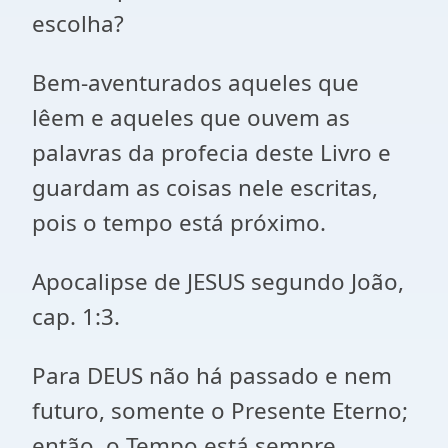
escolha?
Bem-aventurados aqueles que
lêem e aqueles que ouvem as
palavras da profecia deste Livro e
guardam as coisas nele escritas,
pois o tempo está próximo.
Apocalipse de JESUS segundo João,
cap. 1:3.
Para DEUS não há passado e nem
futuro, somente o Presente Eterno;
então, o Tempo está sempre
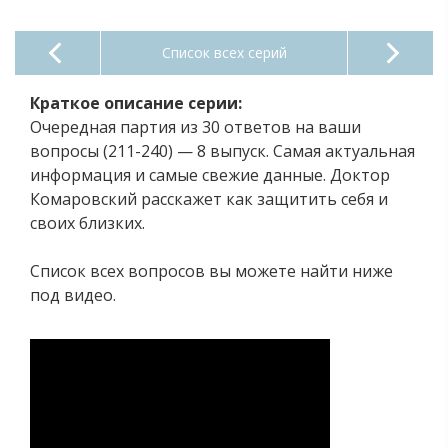
Список всех серий
Краткое описание серии:
Очередная партия из 30 ответов на ваши
вопросы (211-240) — 8 выпуск. Самая актуальная
информация и самые свежие данные. Доктор
Комаровский расскажет как защитить себя и
своих близких.
Список всех вопросов вы можете найти ниже
под видео.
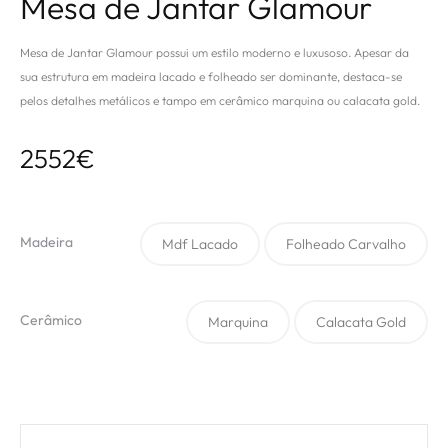
Mesa de Jantar Glamour
Mesa de Jantar Glamour possui um estilo moderno e luxusoso. Apesar da
sua estrutura em madeira lacado e folheado ser dominante, destaca-se
pelos detalhes metálicos e tampo em cerâmico marquina ou calacata gold.
2552
€
Madeira
Mdf Lacado
Folheado Carvalho
Cerâmico
Marquina
Calacata Gold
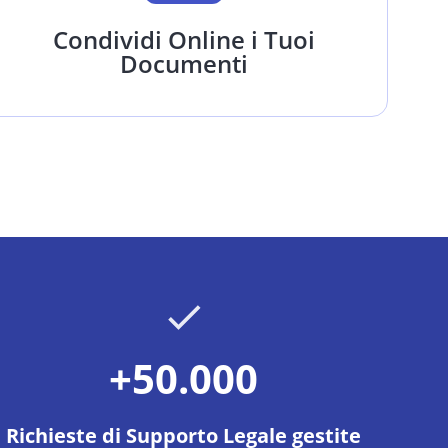
Condividi Online i Tuoi
Documenti
+50.000
Richieste di Supporto Legale gestite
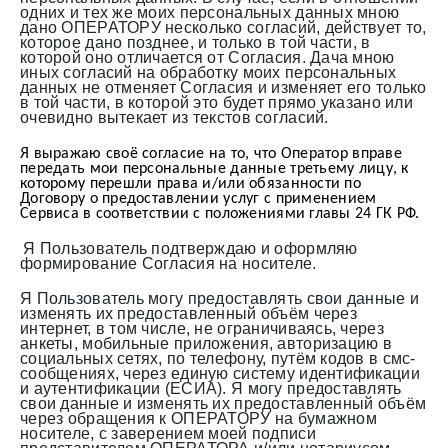
одних и тех же моих персональных данных мною
дано ОПЕРАТОРУ несколько согласий, действует то,
которое дано позднее, и только в той части, в
которой оно отличается от Согласия. Дача мною
иных согласий на обработку моих персональных
данных не отменяет Согласия и изменяет его только
в той части, в которой это будет прямо указано или
очевидно вытекает из текстов согласий.
Я выражаю своё согласие на то, что Оператор вправе 
передать мои персональные данные третьему лицу, к 
которому перешли права и/или обязанности по 
Договору о предоставлении услуг с применением 
Сервиса в соответствии с положениями главы 24 ГК РФ.
Я Пользователь подтверждаю и оформляю
формирование Согласия на носителе.
Я Пользователь могу предоставлять свои данные и
изменять их предоставленный объём через
интернет, в том числе, не ограничиваясь, через
анкеты, мобильные приложения, авторизацию в
социальных сетях, по телефону, путём кодов в смс-
сообщениях, через единую систему идентификации
и аутентификации (ЕСИА). Я могу предоставлять
свои данные и изменять их предоставленный объём
через обращения к ОПЕРАТОРУ на бумажном
носителе, с заверением моей подписи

===============

● **TRY IT**:
Reproduce the lines of the listing verbatim, from the line with "Condividi Online i Tuoi" to the line with "Richieste di Supporto Legale gestite", including both of those lines.

● **EXERCISE RESPONSE**:
Condividi Online i Tuoi
Documenti
+50.000
Richieste di Supporto Legale gestite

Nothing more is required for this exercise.